Lors d'une audience d'environ 30 minutes avec le souverain pontife, M. Aoun a remercié ce dernier pour les « efforts » déployés en faveur du Liban et lui a demandé de « poursuivre » ce soutien, en oeuvrant pour qu'Israël « mette immédiatement un terme à ses attaques contre les villages, infrastructures du Liban-Sud, et civils, et se retire des territoires qu'il occupe. » Réitérant son appel devant le secrétaire d’État du Vatican, le cardinal Pietro Parolin, et le ministre des Affaires étrangères, Mgr Richard Gallagher, il a exhorté à ce que ces efforts soient déployés « dans toutes les instances internationales » pour faire entendre les revendications libanaises, « au premier rang desquelles figure l’obligation pour Israël de mettre en œuvre les dispositions de l'accord-cadre », signé à Washington le 26 juin dernier.
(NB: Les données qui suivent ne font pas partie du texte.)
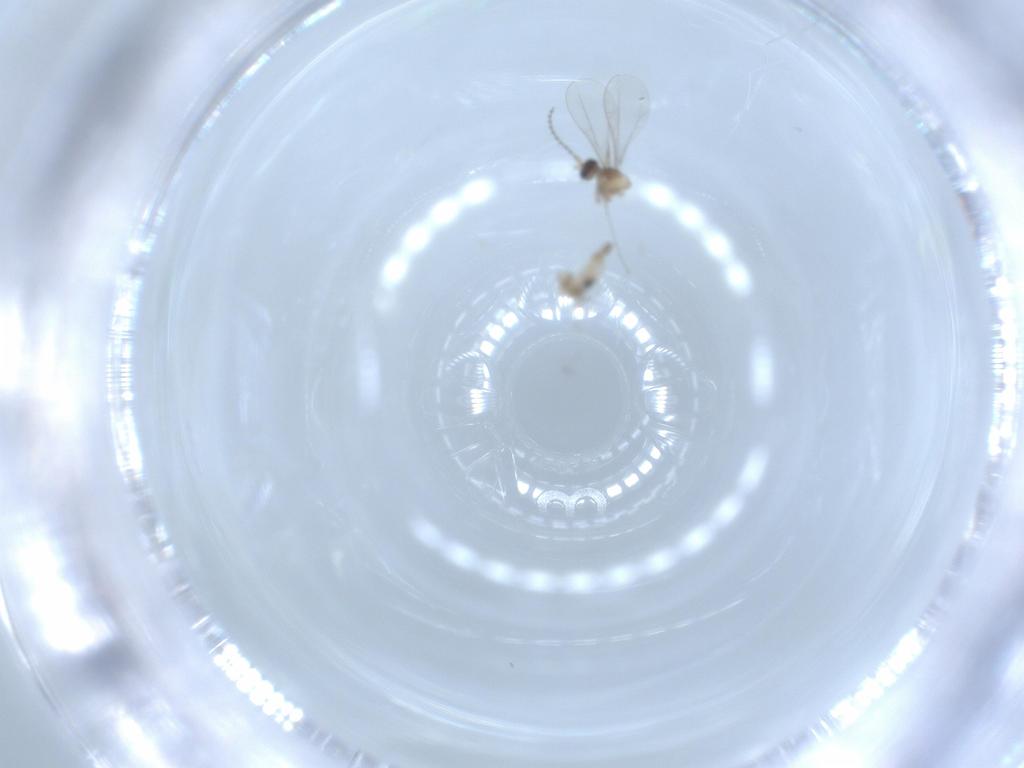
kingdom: Animalia
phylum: Arthropoda
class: Insecta
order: Diptera
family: Cecidomyiidae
Il a plaidé que seul un « retrait complet » d'Israël des territoires occupés permettra de lancer la reconstruction et le retour des personnes déplacées.
Selon le chef de l'Etat, cité par le bureau de presse de la présidence, ces mesures devaient aller de pair avec « l’extension de l’autorité de l’État libanais à l’ensemble de son territoire et l’exclusivité de la décision de guerre et de paix entre ses mains », des décisions prises officiellement l'été dernier par le gouvernement de Nawaf Salam et qui passent, notamment par le désarmement du Hezbollah.
Pendant son entretien avec le pape, le président Aoun lui a offert un buste contenant des reliques du défunt patriarche Elias Hoayek, qui vient d'être béatifié.
Lors de sa visite à Rome, M. Aoun doit s'entretenir avec la Première ministre italienne Giorgia Meloni, du futur de la Force intérimaire de l'ONU au Liban (Finul), dont le mandat expire fin 2026. Une visite qui s’inscrit dans un contexte de regain de tensions au Liban-Sud depuis plusieurs jours, où la guerre entre Israël et le Hezbollah se poursuit malgré l’accord-cadre conclu fin juin entre Beyrouth et Tel-Aviv pour délimiter des « zones pilotes » dans lesquelles l’armée libanaise doit désarmer le Hezbollah. La poursuite de ce projet de « zones pilotes » est toutefois suspendue, faute d'avancées lors du dernier round de pourparlers directs début août, également à Rome, entre les deux pays. Beyrouth reproche à l'État hébreu de ne pas accepter les conditions libanaises, parmi lesquelles figurent un cessez-le-feu complet, ainsi que l’arrêt des opérations de destruction et de terrassement menées par l’armée israélienne, et les deux parties ne parviennent pas à s'accorder sur la composition d'une force internationale devant superviser le désarmement du Hezbollah, selon les informations de L’Orient-Le Jour.